In 1965, President Charles de Gaulle of France announced that France would withdraw from the integrated military structure of NATO. The decision was made official in March 1966 and meant that, while France was part of the decision making, French forces would not be under the operational control of NATO commanders. France also announced that it would pursue its own nuclear deterrent against any possible aggression.
0 Replies
 
Walter Hinteler
 
  1  
Reply Tue 16 Nov, 2004 09:38 am
Hmmh, you are correct here.

I didn't realise the equivalence of those two terms.

And that wasn't a NATO exercise either, I wrote about (I knew that).

And you are (nearly) right about the number of involved US-ships: two LST's, a Tender, and might well be destroyer(s) and/or frigate(s) as well.
Plus some Marines, who were ashore with the defending troops.
0 Replies
 
JustWonders
 
  1  
Reply Tue 16 Nov, 2004 10:57 am
More sour grapes from Chirac
0 Replies
 
Walter Hinteler
 
  1  
Reply Tue 16 Nov, 2004 11:06 am


Times and the Independent were both granted an audience with Jacques Chirac in Paris yesterday. To the Independent, the French president was at his most charming. But the Times and the Sun report that he delivered a "sneering" verdict on Tony Blair's attempts to reconcile the US and the EU.

"Tony Blair and I have never quarrelled over Iraq," the Independent reports Mr Chirac as saying. "We have quarrelled only once, and that was about agriculture." They were "both tired" at the end of a long EU summit, he explained. "It was soon forgotten."

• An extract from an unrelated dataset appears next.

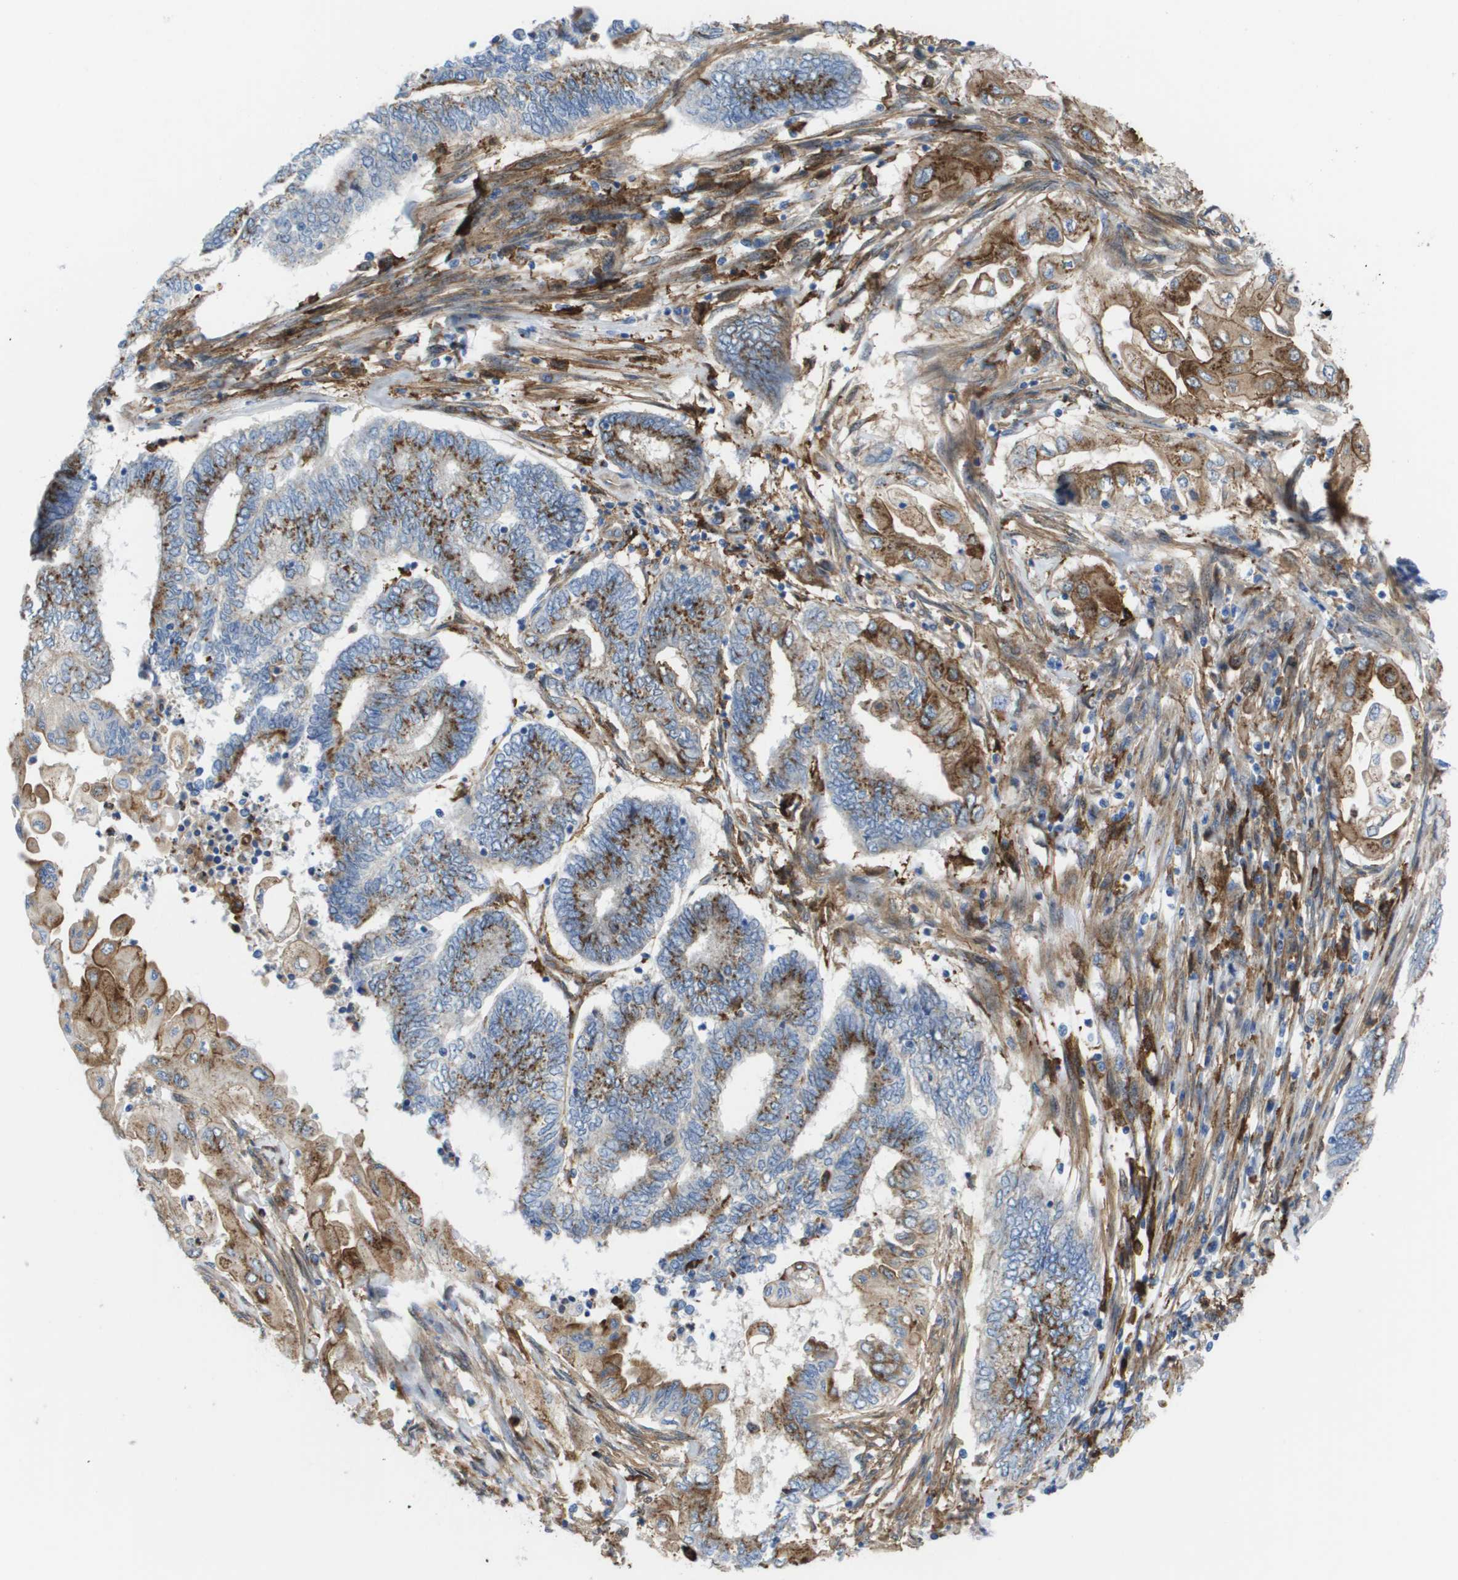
{"staining": {"intensity": "moderate", "quantity": ">75%", "location": "cytoplasmic/membranous"}, "tissue": "endometrial cancer", "cell_type": "Tumor cells", "image_type": "cancer", "snomed": [{"axis": "morphology", "description": "Adenocarcinoma, NOS"}, {"axis": "topography", "description": "Uterus"}, {"axis": "topography", "description": "Endometrium"}], "caption": "Human endometrial adenocarcinoma stained with a brown dye reveals moderate cytoplasmic/membranous positive staining in about >75% of tumor cells.", "gene": "SLC37A2", "patient": {"sex": "female", "age": 70}}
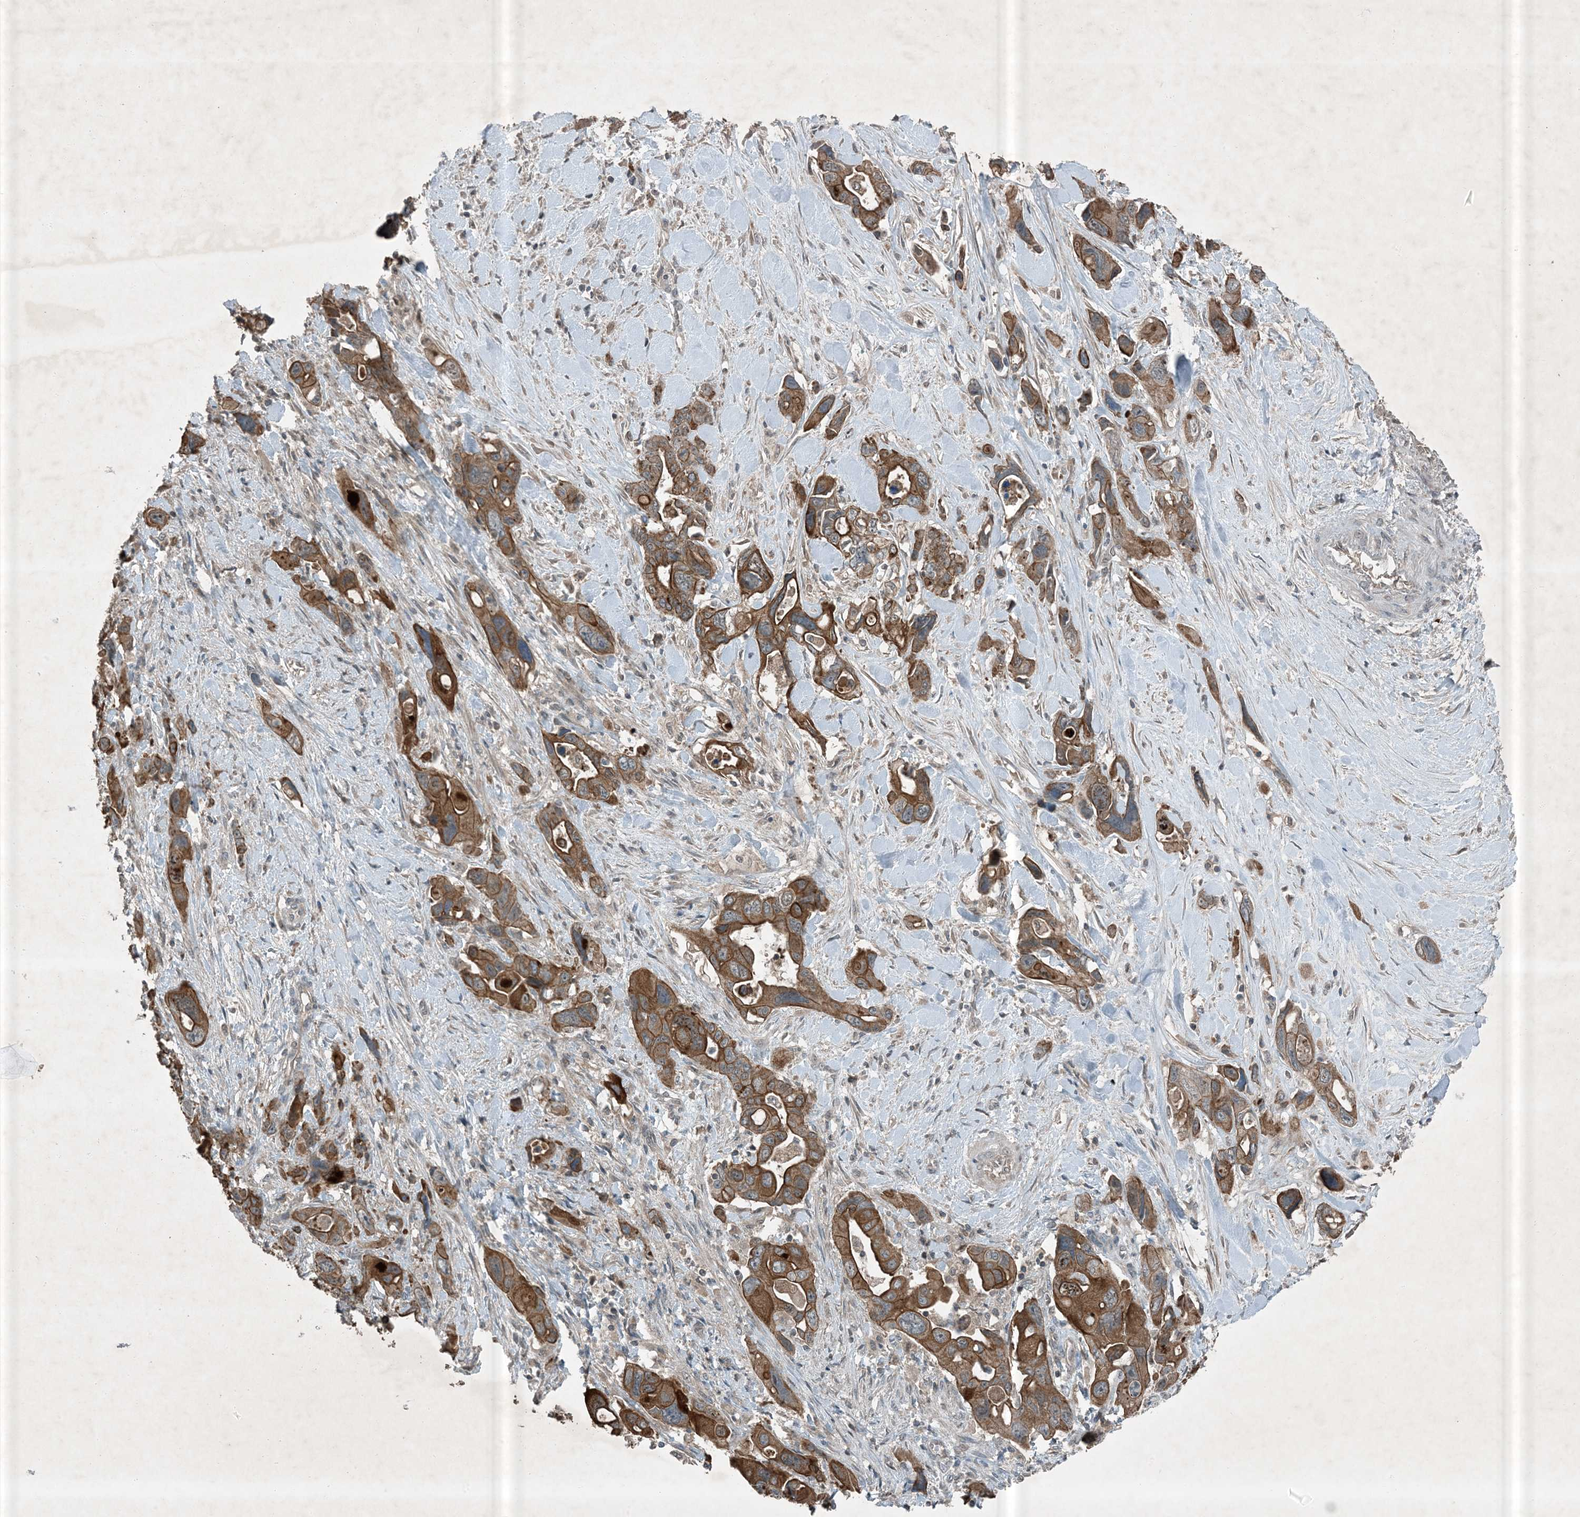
{"staining": {"intensity": "moderate", "quantity": ">75%", "location": "cytoplasmic/membranous"}, "tissue": "pancreatic cancer", "cell_type": "Tumor cells", "image_type": "cancer", "snomed": [{"axis": "morphology", "description": "Adenocarcinoma, NOS"}, {"axis": "topography", "description": "Pancreas"}], "caption": "High-magnification brightfield microscopy of pancreatic cancer (adenocarcinoma) stained with DAB (brown) and counterstained with hematoxylin (blue). tumor cells exhibit moderate cytoplasmic/membranous staining is seen in about>75% of cells.", "gene": "MDN1", "patient": {"sex": "male", "age": 46}}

"I walk in to [No 10]. I ask 'How is Leo?' The estimable Leo is sent for and he is shown to me. He says 'Bonjour M. Le President' and 'Bonjour, M. Chirac'."

"In French?"

"Yes, in French. Then we sit down and have an excellent meal."

Can this be the same man who, the Sun says on page two, "sneered" at Mr Blair's attempt in a speech last night to "rebuild bridges" between the US and the EU? It may be that the Sun intends to resurrect its "Chirac est un ver" campaign for the president's visit to Britain later this week.

Mr Chirac told the Times that Britain appeared to have gained nothing from its support for George Bush. "I'm not sure if it is in the nature of our American friends at the moment to return favours systematically," he said.


Ignore the intellectuals - Blair and I get on fine, insists Chirac


Btw: Chirac is on visit in London, one of the major events marking the 100th anniversary of the Entente Cordiale, the 1904 diplomatic deal that ended Anglo-French imperial rivalry and heralded an era of warmer ties between London and Paris.
0 Replies
 
Thok
 
  1  
Reply Tue 16 Nov, 2004 11:18 am
Walter Hinteler wrote:

Times and the Independent were both granted an audience with Jacques Chirac in Paris yesterday. To the Independent, the French president was at his most charming. But the Times and the Sun report that he delivered a "sneering" verdict on Tony Blair's attempts to reconcile the US and the EU.


Probably because the Times is conservative and The Independent liberal.
0 Replies
 
JustWonders
 
  1  
Reply Tue 16 Nov, 2004 11:21 am
Thanks for the link, Walter. Always good to get different perspectives on a story.

Did you see this paragraph?

Quote:
Otherwise, he said, France planned to continue to argue its own case on the Iraqi conflict, without responding to the "insults" from the Anglo-Saxon world. "We had our own analysis of what the problem was and how to respond to it. Tony Blair respected that. Elsewhere we were bombarded with insults, but we did not respond and we will not respond. There was no whisky poured down the gutters in Paris."


Maybe pouring whisky down the gutters in Paris isn't the absolute worst thing that could happen? And, slogans like "Yankees must die"?